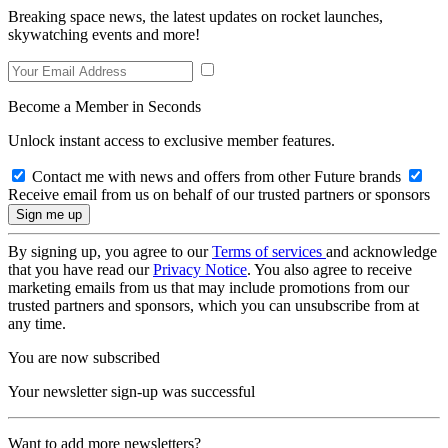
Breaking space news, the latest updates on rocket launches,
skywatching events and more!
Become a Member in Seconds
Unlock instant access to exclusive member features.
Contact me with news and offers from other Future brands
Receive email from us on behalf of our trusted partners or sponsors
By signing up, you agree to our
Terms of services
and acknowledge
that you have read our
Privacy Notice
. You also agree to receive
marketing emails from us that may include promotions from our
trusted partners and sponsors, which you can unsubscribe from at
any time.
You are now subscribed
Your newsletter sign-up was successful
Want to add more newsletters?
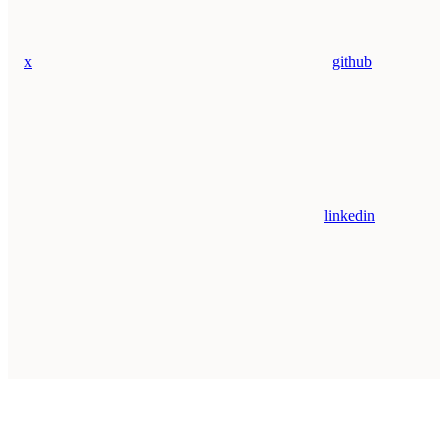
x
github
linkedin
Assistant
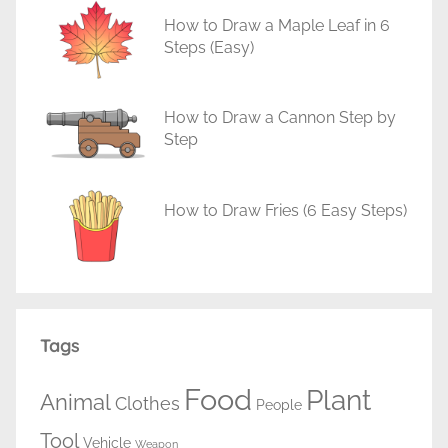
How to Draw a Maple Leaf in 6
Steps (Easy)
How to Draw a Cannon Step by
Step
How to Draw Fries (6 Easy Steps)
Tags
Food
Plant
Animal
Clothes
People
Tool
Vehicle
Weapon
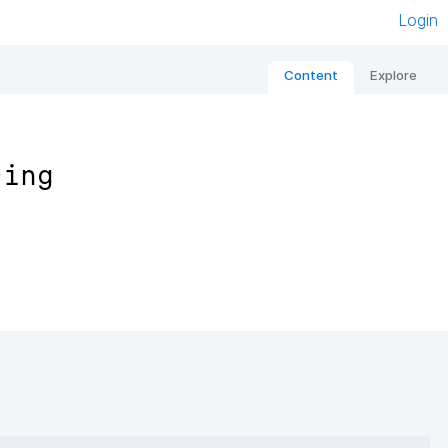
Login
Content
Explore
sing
+---+
[WRITTEN TASK] Scan the listing above for the line that has "Become a Member in Seconds", then copy exactly from that line through the line that has "Your newsletter sign-up was successful".

[RESULT FOR THIS TASK]
Become a Member in Seconds
Unlock instant access to exclusive member features.
Contact me with news and offers from other Future brands
Receive email from us on behalf of our trusted partners or sponsors
By signing up, you agree to our
Terms of services
and acknowledge
that you have read our
Privacy Notice
. You also agree to receive
marketing emails from us that may include promotions from our
trusted partners and sponsors, which you can unsubscribe from at
any time.
You are now subscribed
Your newsletter sign-up was successful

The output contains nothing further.